■ **Assignment**:
All entries below are to be retyped in full, precisely as they appear.

-------- Material for this task

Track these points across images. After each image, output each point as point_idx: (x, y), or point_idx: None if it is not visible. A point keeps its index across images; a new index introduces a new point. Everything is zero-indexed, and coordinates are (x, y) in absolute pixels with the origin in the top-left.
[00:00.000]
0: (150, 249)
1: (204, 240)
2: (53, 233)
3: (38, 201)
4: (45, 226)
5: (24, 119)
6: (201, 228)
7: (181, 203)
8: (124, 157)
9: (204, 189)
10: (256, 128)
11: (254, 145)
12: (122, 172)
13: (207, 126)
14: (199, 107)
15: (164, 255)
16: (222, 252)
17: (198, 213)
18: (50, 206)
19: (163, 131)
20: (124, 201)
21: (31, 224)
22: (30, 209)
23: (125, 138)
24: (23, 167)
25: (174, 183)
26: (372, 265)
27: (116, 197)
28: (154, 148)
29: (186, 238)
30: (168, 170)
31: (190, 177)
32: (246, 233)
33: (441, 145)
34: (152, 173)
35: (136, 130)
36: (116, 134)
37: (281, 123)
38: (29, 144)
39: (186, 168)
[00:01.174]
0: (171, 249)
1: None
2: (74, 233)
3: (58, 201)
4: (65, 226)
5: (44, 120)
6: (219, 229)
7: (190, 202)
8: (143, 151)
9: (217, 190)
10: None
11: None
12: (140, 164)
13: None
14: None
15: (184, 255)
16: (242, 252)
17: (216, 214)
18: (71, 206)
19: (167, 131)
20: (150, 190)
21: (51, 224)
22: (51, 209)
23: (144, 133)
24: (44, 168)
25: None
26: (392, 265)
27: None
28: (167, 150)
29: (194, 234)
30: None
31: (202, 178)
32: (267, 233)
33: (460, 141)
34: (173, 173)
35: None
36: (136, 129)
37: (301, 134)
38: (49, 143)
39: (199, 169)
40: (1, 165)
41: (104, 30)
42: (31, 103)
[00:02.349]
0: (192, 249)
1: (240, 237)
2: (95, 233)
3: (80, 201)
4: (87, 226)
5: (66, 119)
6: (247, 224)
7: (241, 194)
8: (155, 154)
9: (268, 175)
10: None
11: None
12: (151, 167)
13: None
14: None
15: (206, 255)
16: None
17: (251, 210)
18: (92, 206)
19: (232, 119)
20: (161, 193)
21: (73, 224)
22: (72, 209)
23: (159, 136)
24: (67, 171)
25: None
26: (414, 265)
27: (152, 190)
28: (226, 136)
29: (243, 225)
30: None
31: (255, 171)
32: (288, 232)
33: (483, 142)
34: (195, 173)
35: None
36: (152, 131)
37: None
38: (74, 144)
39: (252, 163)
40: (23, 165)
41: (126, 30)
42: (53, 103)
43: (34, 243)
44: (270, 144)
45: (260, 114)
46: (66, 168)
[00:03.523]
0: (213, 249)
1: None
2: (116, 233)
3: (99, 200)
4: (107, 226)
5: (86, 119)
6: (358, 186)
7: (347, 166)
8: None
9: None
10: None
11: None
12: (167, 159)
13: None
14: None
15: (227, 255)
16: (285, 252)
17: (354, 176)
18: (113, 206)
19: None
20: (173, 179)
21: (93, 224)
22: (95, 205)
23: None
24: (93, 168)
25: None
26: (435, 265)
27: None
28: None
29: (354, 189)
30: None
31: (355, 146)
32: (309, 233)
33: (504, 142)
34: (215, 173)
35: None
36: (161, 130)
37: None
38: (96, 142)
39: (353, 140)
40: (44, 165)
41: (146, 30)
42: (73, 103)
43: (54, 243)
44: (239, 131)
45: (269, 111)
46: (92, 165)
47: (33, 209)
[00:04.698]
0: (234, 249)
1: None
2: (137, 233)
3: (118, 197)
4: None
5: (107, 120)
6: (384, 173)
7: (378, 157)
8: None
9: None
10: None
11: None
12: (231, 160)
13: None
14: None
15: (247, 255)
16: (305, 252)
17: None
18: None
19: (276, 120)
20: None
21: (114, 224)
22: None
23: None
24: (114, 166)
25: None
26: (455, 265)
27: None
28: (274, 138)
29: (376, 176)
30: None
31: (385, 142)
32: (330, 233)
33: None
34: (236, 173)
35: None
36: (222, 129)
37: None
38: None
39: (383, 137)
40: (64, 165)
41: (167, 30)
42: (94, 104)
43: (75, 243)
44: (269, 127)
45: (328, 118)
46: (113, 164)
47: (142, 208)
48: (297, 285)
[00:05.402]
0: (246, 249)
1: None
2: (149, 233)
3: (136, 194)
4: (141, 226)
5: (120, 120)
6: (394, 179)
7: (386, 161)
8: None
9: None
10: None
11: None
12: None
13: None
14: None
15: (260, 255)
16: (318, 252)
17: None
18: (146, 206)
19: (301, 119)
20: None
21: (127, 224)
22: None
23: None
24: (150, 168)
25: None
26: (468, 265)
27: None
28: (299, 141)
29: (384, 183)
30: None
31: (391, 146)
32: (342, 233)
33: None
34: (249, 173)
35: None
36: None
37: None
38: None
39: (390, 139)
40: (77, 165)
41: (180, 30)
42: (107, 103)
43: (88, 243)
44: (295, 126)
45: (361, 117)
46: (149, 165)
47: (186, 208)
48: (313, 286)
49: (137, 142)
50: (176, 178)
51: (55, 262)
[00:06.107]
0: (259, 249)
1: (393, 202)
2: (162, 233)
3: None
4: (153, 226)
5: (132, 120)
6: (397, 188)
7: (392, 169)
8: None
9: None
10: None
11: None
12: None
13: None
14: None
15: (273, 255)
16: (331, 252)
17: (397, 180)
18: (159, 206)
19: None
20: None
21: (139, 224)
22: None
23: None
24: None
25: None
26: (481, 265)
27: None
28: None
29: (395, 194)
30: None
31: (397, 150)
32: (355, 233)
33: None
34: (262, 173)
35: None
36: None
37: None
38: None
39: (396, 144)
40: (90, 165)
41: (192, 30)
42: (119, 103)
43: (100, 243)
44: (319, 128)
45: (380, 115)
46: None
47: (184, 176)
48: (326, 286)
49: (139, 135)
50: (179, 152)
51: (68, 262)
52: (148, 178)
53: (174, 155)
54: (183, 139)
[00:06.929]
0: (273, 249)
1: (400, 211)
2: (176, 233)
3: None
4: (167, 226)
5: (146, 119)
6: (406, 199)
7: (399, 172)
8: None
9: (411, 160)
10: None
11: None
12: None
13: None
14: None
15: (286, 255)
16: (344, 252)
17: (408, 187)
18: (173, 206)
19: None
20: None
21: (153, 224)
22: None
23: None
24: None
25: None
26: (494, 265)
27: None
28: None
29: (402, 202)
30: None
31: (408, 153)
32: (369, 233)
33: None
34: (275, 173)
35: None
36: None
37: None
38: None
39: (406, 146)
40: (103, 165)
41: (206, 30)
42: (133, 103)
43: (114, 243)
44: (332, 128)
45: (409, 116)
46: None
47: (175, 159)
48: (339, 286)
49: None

----------------

■ **Response box**:
Track these points across images. After each image, output each point as point_idx: (x, y), or point_idx: None if it is not visible. A point keeps its index across images; a new index introduces a new point. Everything is zero-indexed, and coordinates are (x, y) in absolute pixels with the origin in the top-left.
[00:00.000]
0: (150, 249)
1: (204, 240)
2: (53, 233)
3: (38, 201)
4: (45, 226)
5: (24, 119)
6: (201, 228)
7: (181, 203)
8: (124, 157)
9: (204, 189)
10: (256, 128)
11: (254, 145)
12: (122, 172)
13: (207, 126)
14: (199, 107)
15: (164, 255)
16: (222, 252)
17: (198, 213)
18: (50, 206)
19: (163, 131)
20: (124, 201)
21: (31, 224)
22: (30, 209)
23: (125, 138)
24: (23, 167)
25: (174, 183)
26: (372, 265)
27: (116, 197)
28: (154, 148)
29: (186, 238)
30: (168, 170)
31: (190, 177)
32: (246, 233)
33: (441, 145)
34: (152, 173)
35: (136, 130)
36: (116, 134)
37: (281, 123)
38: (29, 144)
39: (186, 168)
[00:01.174]
0: (171, 249)
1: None
2: (74, 233)
3: (58, 201)
4: (65, 226)
5: (44, 120)
6: (219, 229)
7: (190, 202)
8: (143, 151)
9: (217, 190)
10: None
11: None
12: (140, 164)
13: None
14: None
15: (184, 255)
16: (242, 252)
17: (216, 214)
18: (71, 206)
19: (167, 131)
20: (150, 190)
21: (51, 224)
22: (51, 209)
23: (144, 133)
24: (44, 168)
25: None
26: (392, 265)
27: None
28: (167, 150)
29: (194, 234)
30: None
31: (202, 178)
32: (267, 233)
33: (460, 141)
34: (173, 173)
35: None
36: (136, 129)
37: (301, 134)
38: (49, 143)
39: (199, 169)
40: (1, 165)
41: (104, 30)
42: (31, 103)
[00:02.349]
0: (192, 249)
1: (240, 237)
2: (95, 233)
3: (80, 201)
4: (87, 226)
5: (66, 119)
6: (247, 224)
7: (241, 194)
8: (155, 154)
9: (268, 175)
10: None
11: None
12: (151, 167)
13: None
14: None
15: (206, 255)
16: None
17: (251, 210)
18: (92, 206)
19: (232, 119)
20: (161, 193)
21: (73, 224)
22: (72, 209)
23: (159, 136)
24: (67, 171)
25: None
26: (414, 265)
27: (152, 190)
28: (226, 136)
29: (243, 225)
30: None
31: (255, 171)
32: (288, 232)
33: (483, 142)
34: (195, 173)
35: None
36: (152, 131)
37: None
38: (74, 144)
39: (252, 163)
40: (23, 165)
41: (126, 30)
42: (53, 103)
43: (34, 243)
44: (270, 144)
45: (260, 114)
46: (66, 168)
[00:03.523]
0: (213, 249)
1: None
2: (116, 233)
3: (99, 200)
4: (107, 226)
5: (86, 119)
6: (358, 186)
7: (347, 166)
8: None
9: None
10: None
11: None
12: (167, 159)
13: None
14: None
15: (227, 255)
16: (285, 252)
17: (354, 176)
18: (113, 206)
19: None
20: (173, 179)
21: (93, 224)
22: (95, 205)
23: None
24: (93, 168)
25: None
26: (435, 265)
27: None
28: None
29: (354, 189)
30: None
31: (355, 146)
32: (309, 233)
33: (504, 142)
34: (215, 173)
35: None
36: (161, 130)
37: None
38: (96, 142)
39: (353, 140)
40: (44, 165)
41: (146, 30)
42: (73, 103)
43: (54, 243)
44: (239, 131)
45: (269, 111)
46: (92, 165)
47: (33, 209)
[00:04.698]
0: (234, 249)
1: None
2: (137, 233)
3: (118, 197)
4: None
5: (107, 120)
6: (384, 173)
7: (378, 157)
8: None
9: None
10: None
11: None
12: (231, 160)
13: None
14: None
15: (247, 255)
16: (305, 252)
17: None
18: None
19: (276, 120)
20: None
21: (114, 224)
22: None
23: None
24: (114, 166)
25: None
26: (455, 265)
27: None
28: (274, 138)
29: (376, 176)
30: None
31: (385, 142)
32: (330, 233)
33: None
34: (236, 173)
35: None
36: (222, 129)
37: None
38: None
39: (383, 137)
40: (64, 165)
41: (167, 30)
42: (94, 104)
43: (75, 243)
44: (269, 127)
45: (328, 118)
46: (113, 164)
47: (142, 208)
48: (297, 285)
[00:05.402]
0: (246, 249)
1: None
2: (149, 233)
3: (136, 194)
4: (141, 226)
5: (120, 120)
6: (394, 179)
7: (386, 161)
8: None
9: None
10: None
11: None
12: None
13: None
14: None
15: (260, 255)
16: (318, 252)
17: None
18: (146, 206)
19: (301, 119)
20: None
21: (127, 224)
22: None
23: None
24: (150, 168)
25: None
26: (468, 265)
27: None
28: (299, 141)
29: (384, 183)
30: None
31: (391, 146)
32: (342, 233)
33: None
34: (249, 173)
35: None
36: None
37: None
38: None
39: (390, 139)
40: (77, 165)
41: (180, 30)
42: (107, 103)
43: (88, 243)
44: (295, 126)
45: (361, 117)
46: (149, 165)
47: (186, 208)
48: (313, 286)
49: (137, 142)
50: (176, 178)
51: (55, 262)
[00:06.107]
0: (259, 249)
1: (393, 202)
2: (162, 233)
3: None
4: (153, 226)
5: (132, 120)
6: (397, 188)
7: (392, 169)
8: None
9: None
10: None
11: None
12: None
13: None
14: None
15: (273, 255)
16: (331, 252)
17: (397, 180)
18: (159, 206)
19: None
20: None
21: (139, 224)
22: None
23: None
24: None
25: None
26: (481, 265)
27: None
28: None
29: (395, 194)
30: None
31: (397, 150)
32: (355, 233)
33: None
34: (262, 173)
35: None
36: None
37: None
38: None
39: (396, 144)
40: (90, 165)
41: (192, 30)
42: (119, 103)
43: (100, 243)
44: (319, 128)
45: (380, 115)
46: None
47: (184, 176)
48: (326, 286)
49: (139, 135)
50: (179, 152)
51: (68, 262)
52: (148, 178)
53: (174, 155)
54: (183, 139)
[00:06.929]
0: (273, 249)
1: (400, 211)
2: (176, 233)
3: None
4: (167, 226)
5: (146, 119)
6: (406, 199)
7: (399, 172)
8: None
9: (411, 160)
10: None
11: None
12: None
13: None
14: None
15: (286, 255)
16: (344, 252)
17: (408, 187)
18: (173, 206)
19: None
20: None
21: (153, 224)
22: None
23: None
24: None
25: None
26: (494, 265)
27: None
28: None
29: (402, 202)
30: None
31: (408, 153)
32: (369, 233)
33: None
34: (275, 173)
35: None
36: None
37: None
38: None
39: (406, 146)
40: (103, 165)
41: (206, 30)
42: (133, 103)
43: (114, 243)
44: (332, 128)
45: (409, 116)
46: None
47: (175, 159)
48: (339, 286)
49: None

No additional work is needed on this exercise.